Document layout detection data:

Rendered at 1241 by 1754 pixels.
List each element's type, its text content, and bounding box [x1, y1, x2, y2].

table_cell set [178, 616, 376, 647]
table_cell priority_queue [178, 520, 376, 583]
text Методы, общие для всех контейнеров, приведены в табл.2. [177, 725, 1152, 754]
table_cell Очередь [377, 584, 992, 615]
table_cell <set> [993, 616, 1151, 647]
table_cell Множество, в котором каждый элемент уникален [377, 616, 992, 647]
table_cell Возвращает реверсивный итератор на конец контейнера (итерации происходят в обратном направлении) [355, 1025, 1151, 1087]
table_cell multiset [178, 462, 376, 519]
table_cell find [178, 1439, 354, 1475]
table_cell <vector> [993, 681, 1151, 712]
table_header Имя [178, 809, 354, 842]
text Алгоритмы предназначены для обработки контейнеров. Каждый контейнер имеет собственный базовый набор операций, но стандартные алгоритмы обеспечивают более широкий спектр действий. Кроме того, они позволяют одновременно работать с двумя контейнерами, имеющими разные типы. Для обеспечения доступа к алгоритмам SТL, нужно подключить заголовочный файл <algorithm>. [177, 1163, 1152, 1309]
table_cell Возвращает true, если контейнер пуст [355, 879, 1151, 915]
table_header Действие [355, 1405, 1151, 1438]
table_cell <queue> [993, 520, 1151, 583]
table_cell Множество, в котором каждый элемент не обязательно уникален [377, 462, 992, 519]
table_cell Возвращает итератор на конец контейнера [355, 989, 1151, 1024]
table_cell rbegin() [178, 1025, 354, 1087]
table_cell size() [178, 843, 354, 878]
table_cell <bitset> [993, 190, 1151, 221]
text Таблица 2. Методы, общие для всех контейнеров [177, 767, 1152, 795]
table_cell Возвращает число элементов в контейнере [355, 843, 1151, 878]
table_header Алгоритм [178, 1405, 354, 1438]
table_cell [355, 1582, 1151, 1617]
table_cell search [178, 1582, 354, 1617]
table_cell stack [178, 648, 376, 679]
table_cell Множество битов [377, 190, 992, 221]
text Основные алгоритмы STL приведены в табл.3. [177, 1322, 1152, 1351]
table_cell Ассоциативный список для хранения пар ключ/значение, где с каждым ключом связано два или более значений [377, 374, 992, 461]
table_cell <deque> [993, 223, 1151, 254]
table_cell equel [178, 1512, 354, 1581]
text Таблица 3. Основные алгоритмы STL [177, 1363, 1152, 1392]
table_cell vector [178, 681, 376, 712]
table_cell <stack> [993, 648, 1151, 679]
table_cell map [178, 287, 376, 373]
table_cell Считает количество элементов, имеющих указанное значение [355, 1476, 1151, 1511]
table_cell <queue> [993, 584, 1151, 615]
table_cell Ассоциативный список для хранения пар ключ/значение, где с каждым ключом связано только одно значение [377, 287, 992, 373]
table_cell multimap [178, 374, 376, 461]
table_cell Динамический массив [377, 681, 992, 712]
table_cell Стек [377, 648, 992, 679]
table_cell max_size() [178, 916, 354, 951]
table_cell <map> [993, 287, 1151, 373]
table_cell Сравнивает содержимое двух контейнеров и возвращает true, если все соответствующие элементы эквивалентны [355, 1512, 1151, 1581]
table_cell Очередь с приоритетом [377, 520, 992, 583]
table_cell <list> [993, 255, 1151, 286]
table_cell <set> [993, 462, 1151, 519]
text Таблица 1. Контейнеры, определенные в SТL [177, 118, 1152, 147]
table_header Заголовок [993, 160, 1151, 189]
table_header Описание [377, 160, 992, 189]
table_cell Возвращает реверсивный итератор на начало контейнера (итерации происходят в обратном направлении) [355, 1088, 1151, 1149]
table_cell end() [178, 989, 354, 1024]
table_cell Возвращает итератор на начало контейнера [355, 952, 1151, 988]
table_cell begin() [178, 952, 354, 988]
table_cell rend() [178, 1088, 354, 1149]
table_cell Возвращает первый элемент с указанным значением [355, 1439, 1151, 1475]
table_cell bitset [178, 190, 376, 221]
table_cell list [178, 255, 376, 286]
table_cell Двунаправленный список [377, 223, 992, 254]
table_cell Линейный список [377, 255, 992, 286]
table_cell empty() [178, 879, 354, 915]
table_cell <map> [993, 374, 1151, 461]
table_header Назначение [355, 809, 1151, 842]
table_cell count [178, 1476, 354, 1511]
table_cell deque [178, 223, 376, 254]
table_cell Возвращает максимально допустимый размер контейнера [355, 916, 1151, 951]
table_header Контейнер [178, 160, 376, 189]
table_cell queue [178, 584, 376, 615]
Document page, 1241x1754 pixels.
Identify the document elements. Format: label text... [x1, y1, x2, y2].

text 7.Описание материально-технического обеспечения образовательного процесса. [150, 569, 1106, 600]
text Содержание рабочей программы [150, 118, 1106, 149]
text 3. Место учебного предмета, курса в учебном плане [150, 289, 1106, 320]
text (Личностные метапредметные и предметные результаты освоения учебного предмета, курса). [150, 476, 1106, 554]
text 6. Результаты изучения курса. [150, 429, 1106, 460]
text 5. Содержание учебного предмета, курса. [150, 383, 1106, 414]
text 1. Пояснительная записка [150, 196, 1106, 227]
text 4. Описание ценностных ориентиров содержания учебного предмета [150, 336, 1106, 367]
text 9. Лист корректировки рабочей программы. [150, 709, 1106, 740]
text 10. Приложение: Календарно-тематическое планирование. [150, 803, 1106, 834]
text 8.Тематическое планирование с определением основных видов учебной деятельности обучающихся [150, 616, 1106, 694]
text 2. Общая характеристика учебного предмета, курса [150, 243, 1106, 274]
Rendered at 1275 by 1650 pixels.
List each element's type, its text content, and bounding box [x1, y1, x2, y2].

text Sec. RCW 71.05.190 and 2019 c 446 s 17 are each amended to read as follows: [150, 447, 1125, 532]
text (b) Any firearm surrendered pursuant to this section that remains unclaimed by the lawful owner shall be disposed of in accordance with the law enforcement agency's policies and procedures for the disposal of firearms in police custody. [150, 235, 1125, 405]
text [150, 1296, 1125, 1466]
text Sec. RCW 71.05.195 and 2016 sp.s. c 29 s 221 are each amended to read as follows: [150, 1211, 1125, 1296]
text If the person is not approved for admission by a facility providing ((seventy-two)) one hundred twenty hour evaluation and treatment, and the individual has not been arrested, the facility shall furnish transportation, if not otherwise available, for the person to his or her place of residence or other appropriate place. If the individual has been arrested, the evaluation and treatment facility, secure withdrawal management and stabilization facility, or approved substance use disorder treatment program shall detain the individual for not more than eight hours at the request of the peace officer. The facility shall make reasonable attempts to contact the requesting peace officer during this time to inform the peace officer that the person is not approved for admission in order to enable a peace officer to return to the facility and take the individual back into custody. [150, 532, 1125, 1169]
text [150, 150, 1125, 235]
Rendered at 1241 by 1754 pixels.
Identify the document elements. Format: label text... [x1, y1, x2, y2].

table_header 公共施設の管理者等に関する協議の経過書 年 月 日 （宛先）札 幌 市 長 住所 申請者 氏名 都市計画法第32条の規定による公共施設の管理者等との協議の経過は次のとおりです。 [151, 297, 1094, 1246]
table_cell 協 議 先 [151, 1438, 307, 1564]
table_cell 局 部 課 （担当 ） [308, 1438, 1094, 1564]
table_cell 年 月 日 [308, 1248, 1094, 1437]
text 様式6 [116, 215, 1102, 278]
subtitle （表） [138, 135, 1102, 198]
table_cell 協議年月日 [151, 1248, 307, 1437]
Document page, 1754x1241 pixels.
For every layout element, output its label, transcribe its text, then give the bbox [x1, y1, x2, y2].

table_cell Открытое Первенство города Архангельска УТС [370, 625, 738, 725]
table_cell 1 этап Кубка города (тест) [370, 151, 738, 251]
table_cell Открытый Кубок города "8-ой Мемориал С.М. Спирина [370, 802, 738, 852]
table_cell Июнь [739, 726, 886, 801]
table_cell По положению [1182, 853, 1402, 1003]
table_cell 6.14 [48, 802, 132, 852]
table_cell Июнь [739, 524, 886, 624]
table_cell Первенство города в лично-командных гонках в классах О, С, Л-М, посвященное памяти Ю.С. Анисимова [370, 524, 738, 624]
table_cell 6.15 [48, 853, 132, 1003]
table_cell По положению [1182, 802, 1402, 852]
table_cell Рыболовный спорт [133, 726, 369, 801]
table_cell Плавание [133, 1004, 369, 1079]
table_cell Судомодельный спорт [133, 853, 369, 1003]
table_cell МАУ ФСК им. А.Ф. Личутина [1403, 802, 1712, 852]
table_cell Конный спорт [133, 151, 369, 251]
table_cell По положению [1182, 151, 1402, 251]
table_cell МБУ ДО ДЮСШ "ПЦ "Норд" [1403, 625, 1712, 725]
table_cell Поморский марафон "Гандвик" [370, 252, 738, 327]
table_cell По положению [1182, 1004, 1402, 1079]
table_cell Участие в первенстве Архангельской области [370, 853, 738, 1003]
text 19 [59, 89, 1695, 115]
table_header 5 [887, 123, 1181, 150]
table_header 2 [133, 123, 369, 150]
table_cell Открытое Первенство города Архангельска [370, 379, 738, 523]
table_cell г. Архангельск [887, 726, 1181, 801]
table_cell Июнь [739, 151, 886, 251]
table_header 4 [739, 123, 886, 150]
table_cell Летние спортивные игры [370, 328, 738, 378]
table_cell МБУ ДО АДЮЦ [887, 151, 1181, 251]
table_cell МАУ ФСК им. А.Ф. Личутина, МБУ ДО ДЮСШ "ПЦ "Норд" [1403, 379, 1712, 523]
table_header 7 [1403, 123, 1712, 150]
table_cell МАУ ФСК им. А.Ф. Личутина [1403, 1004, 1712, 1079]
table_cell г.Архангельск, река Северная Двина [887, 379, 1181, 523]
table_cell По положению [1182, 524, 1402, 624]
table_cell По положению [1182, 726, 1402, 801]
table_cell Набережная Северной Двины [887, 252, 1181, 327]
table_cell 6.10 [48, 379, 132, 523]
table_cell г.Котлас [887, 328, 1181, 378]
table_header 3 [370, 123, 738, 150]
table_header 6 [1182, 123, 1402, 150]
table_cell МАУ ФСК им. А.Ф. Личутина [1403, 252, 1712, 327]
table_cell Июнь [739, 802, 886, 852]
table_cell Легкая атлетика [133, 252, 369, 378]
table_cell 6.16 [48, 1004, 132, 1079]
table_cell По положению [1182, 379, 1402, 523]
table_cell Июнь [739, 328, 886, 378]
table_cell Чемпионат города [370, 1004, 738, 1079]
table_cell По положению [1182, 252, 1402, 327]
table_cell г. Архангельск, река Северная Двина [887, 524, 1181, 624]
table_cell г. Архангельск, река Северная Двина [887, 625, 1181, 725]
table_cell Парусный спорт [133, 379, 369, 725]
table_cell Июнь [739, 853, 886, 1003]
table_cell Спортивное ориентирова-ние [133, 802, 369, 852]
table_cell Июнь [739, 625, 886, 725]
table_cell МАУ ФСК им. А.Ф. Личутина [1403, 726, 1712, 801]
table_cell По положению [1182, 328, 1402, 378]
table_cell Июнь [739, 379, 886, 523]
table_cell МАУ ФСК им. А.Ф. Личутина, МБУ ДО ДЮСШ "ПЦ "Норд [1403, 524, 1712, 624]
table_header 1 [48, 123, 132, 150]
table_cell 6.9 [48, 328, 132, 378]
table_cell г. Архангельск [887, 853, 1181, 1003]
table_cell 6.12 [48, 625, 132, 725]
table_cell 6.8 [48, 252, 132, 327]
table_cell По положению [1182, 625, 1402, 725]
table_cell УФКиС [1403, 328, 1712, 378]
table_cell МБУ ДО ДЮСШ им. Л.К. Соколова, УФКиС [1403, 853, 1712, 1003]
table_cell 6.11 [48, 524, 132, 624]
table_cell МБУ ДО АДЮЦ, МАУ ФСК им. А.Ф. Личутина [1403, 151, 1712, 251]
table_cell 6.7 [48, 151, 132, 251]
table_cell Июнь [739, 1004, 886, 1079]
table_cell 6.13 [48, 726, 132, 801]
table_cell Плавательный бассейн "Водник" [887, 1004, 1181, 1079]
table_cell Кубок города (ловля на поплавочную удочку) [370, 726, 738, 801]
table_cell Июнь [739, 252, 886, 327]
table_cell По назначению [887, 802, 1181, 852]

## Exercise aim
Return each line above where the word "Двина" shows up.

## Exercise response
table_cell г.Архангельск, река Северная Двина [887, 379, 1181, 523]
table_cell г. Архангельск, река Северная Двина [887, 524, 1181, 624]
table_cell г. Архангельск, река Северная Двина [887, 625, 1181, 725]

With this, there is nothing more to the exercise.